Exercise:
The listing below has to be output exactly as given, less its pictures.

Excerpted data:
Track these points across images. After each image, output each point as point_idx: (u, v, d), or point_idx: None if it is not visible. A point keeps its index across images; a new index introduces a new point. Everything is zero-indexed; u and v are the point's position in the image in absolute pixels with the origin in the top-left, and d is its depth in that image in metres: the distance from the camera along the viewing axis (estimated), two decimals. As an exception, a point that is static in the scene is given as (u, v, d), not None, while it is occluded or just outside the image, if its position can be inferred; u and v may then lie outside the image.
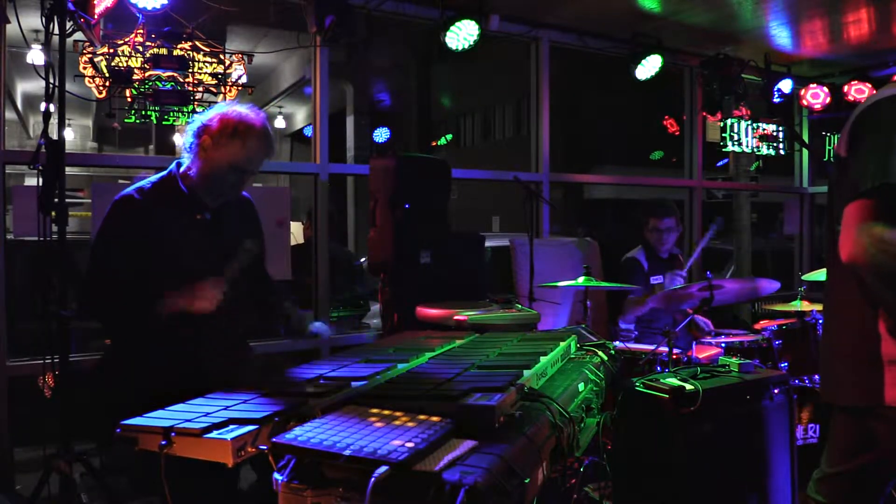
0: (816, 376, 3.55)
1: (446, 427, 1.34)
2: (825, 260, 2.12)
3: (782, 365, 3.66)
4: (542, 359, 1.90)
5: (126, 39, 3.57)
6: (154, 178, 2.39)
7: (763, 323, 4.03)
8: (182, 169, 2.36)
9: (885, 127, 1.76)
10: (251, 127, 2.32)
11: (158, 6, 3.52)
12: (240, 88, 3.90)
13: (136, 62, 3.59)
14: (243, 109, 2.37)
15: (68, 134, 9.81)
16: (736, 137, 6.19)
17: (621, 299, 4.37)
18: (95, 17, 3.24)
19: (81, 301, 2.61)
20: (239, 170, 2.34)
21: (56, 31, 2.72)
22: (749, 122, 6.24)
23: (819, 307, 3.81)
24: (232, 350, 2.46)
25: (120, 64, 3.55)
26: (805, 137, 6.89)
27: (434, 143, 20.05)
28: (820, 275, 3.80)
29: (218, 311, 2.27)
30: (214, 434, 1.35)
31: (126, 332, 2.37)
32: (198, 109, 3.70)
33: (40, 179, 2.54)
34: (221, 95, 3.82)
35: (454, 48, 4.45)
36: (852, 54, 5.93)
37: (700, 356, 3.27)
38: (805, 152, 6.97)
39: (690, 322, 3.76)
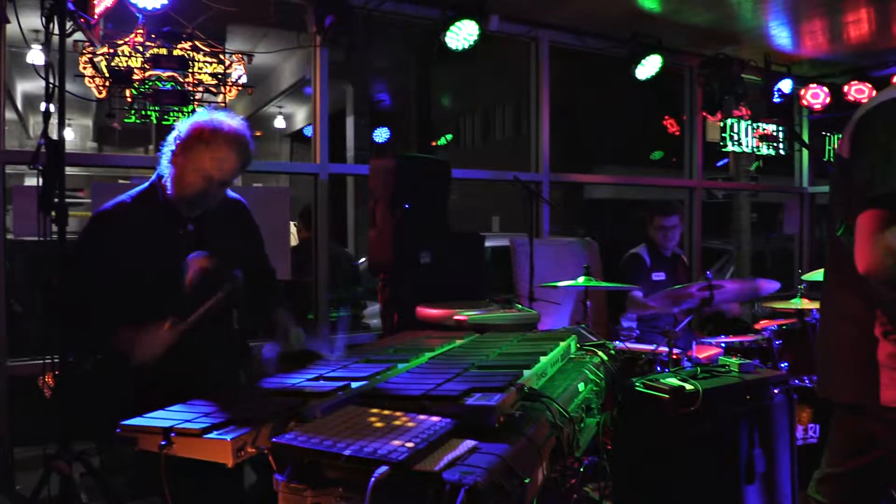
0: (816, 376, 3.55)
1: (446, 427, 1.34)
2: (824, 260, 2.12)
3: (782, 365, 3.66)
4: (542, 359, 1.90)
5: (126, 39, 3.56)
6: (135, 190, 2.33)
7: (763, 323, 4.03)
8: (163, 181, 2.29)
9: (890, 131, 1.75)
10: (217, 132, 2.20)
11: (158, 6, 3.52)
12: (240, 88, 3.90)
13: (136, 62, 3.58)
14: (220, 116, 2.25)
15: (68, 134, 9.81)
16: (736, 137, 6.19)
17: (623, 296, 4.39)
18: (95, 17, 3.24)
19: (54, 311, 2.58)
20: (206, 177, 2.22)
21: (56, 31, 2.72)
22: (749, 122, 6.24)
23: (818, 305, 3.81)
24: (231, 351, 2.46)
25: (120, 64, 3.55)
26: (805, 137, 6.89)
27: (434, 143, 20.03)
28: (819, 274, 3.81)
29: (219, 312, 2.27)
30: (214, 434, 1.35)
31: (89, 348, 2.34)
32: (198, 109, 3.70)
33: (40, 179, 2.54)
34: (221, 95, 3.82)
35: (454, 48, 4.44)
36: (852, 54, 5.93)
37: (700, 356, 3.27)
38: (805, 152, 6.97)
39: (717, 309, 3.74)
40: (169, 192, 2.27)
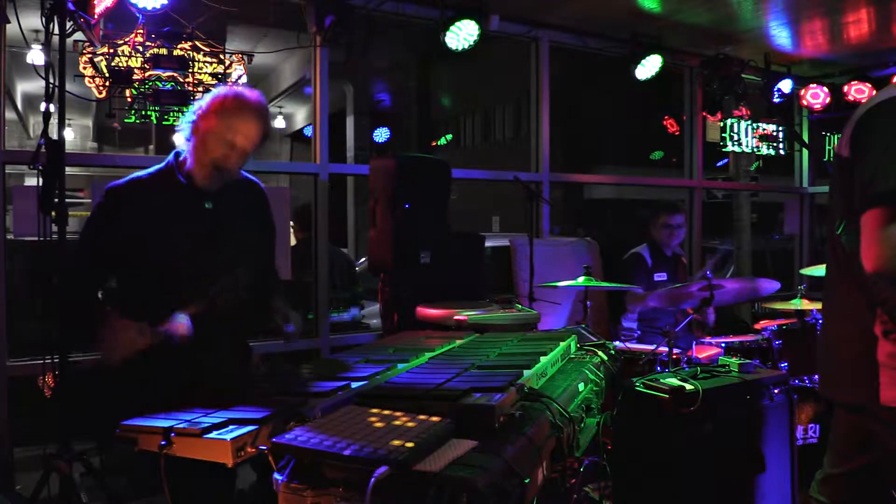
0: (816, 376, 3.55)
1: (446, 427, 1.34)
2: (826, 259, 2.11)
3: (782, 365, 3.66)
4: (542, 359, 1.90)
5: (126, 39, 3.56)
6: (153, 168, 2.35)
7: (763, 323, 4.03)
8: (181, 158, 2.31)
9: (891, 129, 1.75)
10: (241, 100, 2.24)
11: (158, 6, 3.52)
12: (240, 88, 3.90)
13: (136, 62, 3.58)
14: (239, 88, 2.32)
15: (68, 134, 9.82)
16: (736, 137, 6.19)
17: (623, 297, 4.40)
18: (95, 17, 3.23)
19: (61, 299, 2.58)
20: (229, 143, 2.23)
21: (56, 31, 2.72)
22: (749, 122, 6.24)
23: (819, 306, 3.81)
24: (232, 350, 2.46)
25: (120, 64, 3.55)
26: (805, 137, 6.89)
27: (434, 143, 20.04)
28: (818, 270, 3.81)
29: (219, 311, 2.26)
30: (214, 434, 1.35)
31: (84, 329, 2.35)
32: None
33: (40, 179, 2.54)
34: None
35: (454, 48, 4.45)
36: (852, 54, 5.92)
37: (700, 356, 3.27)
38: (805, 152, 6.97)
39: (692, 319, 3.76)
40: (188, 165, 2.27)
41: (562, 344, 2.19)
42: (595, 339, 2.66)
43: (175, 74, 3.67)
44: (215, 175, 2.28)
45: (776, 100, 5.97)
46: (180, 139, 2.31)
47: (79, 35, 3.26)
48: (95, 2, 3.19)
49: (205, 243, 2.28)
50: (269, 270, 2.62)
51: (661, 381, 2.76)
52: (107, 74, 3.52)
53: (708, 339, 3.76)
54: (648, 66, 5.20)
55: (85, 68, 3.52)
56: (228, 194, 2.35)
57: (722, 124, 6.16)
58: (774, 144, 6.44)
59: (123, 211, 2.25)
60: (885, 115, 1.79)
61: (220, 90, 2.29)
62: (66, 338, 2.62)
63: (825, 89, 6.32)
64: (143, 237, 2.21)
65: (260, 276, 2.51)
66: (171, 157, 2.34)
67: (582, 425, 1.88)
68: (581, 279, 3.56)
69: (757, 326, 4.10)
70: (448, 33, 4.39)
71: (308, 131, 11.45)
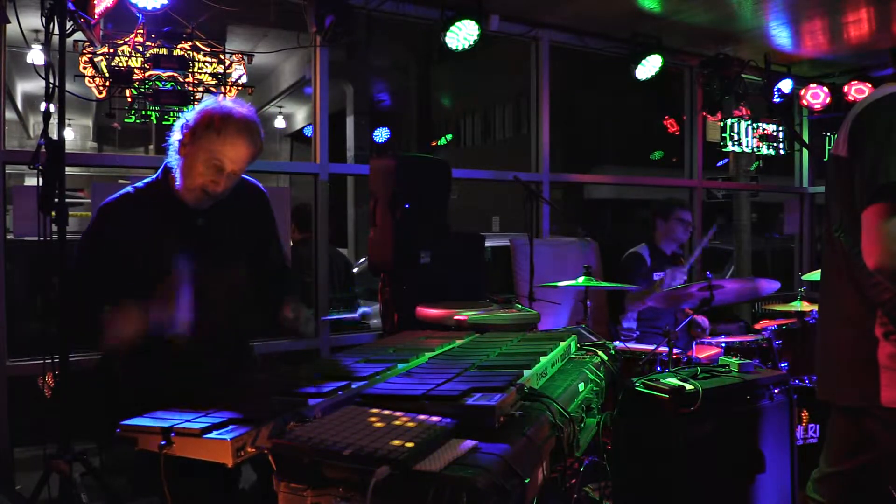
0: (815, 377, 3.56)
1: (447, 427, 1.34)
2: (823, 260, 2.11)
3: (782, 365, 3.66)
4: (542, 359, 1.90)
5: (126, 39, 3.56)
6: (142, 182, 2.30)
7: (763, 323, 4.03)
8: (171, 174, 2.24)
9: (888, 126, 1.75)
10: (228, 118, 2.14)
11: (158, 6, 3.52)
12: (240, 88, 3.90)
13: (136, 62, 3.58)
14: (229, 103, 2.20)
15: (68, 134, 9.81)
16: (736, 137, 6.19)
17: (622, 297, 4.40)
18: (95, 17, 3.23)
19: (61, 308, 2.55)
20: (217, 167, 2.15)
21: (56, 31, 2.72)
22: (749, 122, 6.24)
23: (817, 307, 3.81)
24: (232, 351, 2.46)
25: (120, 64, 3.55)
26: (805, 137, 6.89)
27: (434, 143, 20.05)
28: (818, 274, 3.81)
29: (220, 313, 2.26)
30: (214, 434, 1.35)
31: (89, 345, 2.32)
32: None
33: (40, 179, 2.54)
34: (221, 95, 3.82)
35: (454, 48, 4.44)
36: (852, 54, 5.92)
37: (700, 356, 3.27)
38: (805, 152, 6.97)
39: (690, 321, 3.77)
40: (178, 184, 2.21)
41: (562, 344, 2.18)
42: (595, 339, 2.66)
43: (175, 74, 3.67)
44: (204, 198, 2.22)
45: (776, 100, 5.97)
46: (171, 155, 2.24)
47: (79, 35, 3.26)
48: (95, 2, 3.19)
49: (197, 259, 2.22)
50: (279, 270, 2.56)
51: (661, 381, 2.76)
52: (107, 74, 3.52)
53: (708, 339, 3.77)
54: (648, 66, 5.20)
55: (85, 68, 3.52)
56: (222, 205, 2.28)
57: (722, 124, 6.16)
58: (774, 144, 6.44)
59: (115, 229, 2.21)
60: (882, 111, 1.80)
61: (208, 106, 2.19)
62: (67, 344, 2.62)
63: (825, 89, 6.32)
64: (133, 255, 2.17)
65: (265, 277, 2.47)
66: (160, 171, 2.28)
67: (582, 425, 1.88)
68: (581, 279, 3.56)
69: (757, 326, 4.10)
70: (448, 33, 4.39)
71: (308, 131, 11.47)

Response area:
Track these points across images. After each image, output each point as point_idx: (u, v, d), or point_idx: None if it is not visible. A point keeps its index across images; a new index introduces a new point. Everything is zero-indexed; u and v are the point's position in the image in absolute pixels with the origin in the top-left, and d is its depth in that image in metres: the distance from the camera along the viewing axis (estimated), two decimals. As an exception, a point that is static in the scene is given as (u, v, d), not None, while it is occluded or just outside the image, if its position can be inferred; u and v may then lie outside the image.
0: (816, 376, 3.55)
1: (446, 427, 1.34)
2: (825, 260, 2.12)
3: (782, 365, 3.66)
4: (542, 359, 1.90)
5: (126, 39, 3.57)
6: (154, 178, 2.39)
7: (763, 323, 4.03)
8: (182, 169, 2.36)
9: (885, 127, 1.76)
10: (251, 127, 2.32)
11: (158, 6, 3.52)
12: (240, 88, 3.90)
13: (136, 62, 3.59)
14: (243, 109, 2.37)
15: (68, 134, 9.81)
16: (736, 137, 6.19)
17: (621, 299, 4.37)
18: (95, 17, 3.24)
19: (81, 301, 2.61)
20: (239, 170, 2.34)
21: (56, 31, 2.72)
22: (749, 122, 6.24)
23: (819, 307, 3.81)
24: (232, 350, 2.46)
25: (120, 64, 3.55)
26: (805, 137, 6.89)
27: (434, 143, 20.05)
28: (820, 275, 3.80)
29: (218, 311, 2.27)
30: (214, 434, 1.35)
31: (126, 332, 2.37)
32: (198, 109, 3.70)
33: (40, 179, 2.54)
34: (221, 95, 3.82)
35: (454, 48, 4.45)
36: (852, 54, 5.93)
37: (700, 356, 3.27)
38: (805, 152, 6.97)
39: (690, 322, 3.76)
0: (816, 376, 3.55)
1: (446, 427, 1.34)
2: (824, 260, 2.12)
3: (782, 365, 3.66)
4: (542, 359, 1.90)
5: (126, 39, 3.56)
6: (135, 190, 2.33)
7: (763, 323, 4.03)
8: (163, 181, 2.29)
9: (890, 131, 1.75)
10: (217, 132, 2.20)
11: (158, 6, 3.52)
12: (240, 88, 3.90)
13: (136, 62, 3.58)
14: (220, 116, 2.25)
15: (68, 134, 9.81)
16: (736, 137, 6.19)
17: (623, 296, 4.39)
18: (95, 17, 3.24)
19: (54, 311, 2.58)
20: (206, 177, 2.22)
21: (56, 31, 2.72)
22: (749, 122, 6.24)
23: (818, 305, 3.81)
24: (231, 351, 2.46)
25: (120, 64, 3.55)
26: (805, 137, 6.89)
27: (434, 143, 20.03)
28: (819, 274, 3.81)
29: (219, 312, 2.27)
30: (214, 434, 1.35)
31: (89, 348, 2.34)
32: (198, 109, 3.70)
33: (40, 179, 2.54)
34: (221, 95, 3.82)
35: (454, 48, 4.44)
36: (852, 54, 5.93)
37: (700, 356, 3.27)
38: (805, 152, 6.97)
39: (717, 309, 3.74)
40: (169, 192, 2.27)
0: (816, 376, 3.55)
1: (446, 427, 1.34)
2: (826, 259, 2.11)
3: (782, 365, 3.66)
4: (542, 359, 1.90)
5: (126, 39, 3.56)
6: (153, 168, 2.35)
7: (763, 323, 4.03)
8: (181, 158, 2.31)
9: (891, 129, 1.75)
10: (241, 100, 2.24)
11: (158, 6, 3.52)
12: (240, 88, 3.90)
13: (136, 62, 3.58)
14: (239, 88, 2.32)
15: (68, 134, 9.82)
16: (736, 137, 6.19)
17: (623, 297, 4.40)
18: (95, 17, 3.23)
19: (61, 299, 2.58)
20: (229, 143, 2.23)
21: (56, 31, 2.72)
22: (749, 122, 6.24)
23: (819, 306, 3.81)
24: (232, 350, 2.46)
25: (120, 64, 3.55)
26: (805, 137, 6.89)
27: (434, 143, 20.04)
28: (818, 270, 3.81)
29: (219, 311, 2.26)
30: (214, 434, 1.35)
31: (84, 329, 2.35)
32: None
33: (40, 179, 2.54)
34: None
35: (454, 48, 4.45)
36: (852, 54, 5.92)
37: (700, 356, 3.27)
38: (805, 152, 6.97)
39: (692, 319, 3.76)
40: (188, 165, 2.27)
41: (562, 344, 2.19)
42: (595, 339, 2.66)
43: (175, 74, 3.67)
44: (215, 175, 2.28)
45: (776, 100, 5.97)
46: (180, 139, 2.31)
47: (79, 35, 3.26)
48: (95, 2, 3.19)
49: (205, 243, 2.28)
50: (269, 270, 2.62)
51: (661, 381, 2.76)
52: (107, 74, 3.52)
53: (708, 339, 3.76)
54: (648, 66, 5.20)
55: (85, 68, 3.52)
56: (228, 194, 2.35)
57: (722, 124, 6.16)
58: (774, 144, 6.44)
59: (123, 211, 2.25)
60: (885, 115, 1.79)
61: (220, 90, 2.29)
62: (66, 338, 2.62)
63: (825, 89, 6.32)
64: (143, 237, 2.21)
65: (260, 276, 2.51)
66: (171, 157, 2.34)
67: (582, 425, 1.88)
68: (581, 279, 3.56)
69: (757, 326, 4.10)
70: (448, 33, 4.39)
71: (308, 131, 11.45)
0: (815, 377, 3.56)
1: (447, 427, 1.34)
2: (823, 260, 2.11)
3: (782, 365, 3.66)
4: (542, 359, 1.90)
5: (126, 39, 3.56)
6: (142, 182, 2.30)
7: (763, 323, 4.03)
8: (171, 174, 2.24)
9: (888, 126, 1.75)
10: (228, 118, 2.14)
11: (158, 6, 3.52)
12: (240, 88, 3.90)
13: (136, 62, 3.58)
14: (229, 103, 2.20)
15: (68, 134, 9.81)
16: (736, 137, 6.19)
17: (622, 297, 4.40)
18: (95, 17, 3.23)
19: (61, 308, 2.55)
20: (217, 167, 2.15)
21: (56, 31, 2.72)
22: (749, 122, 6.24)
23: (817, 307, 3.81)
24: (232, 351, 2.46)
25: (120, 64, 3.55)
26: (805, 137, 6.89)
27: (434, 143, 20.05)
28: (818, 274, 3.81)
29: (220, 313, 2.26)
30: (214, 434, 1.35)
31: (89, 345, 2.32)
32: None
33: (40, 179, 2.54)
34: (221, 95, 3.82)
35: (454, 48, 4.44)
36: (852, 54, 5.92)
37: (700, 356, 3.27)
38: (805, 152, 6.97)
39: (690, 321, 3.77)
40: (178, 184, 2.21)
41: (562, 344, 2.18)
42: (595, 339, 2.66)
43: (175, 74, 3.67)
44: (204, 198, 2.22)
45: (776, 100, 5.97)
46: (171, 155, 2.24)
47: (79, 35, 3.26)
48: (95, 2, 3.19)
49: (197, 259, 2.22)
50: (279, 270, 2.56)
51: (661, 381, 2.76)
52: (107, 74, 3.52)
53: (708, 339, 3.77)
54: (648, 66, 5.20)
55: (85, 68, 3.52)
56: (222, 205, 2.28)
57: (722, 124, 6.16)
58: (774, 144, 6.44)
59: (115, 229, 2.21)
60: (882, 111, 1.80)
61: (208, 106, 2.19)
62: (67, 344, 2.62)
63: (825, 89, 6.32)
64: (133, 255, 2.17)
65: (265, 277, 2.47)
66: (160, 171, 2.28)
67: (582, 425, 1.88)
68: (581, 279, 3.56)
69: (757, 326, 4.10)
70: (448, 33, 4.39)
71: (308, 131, 11.47)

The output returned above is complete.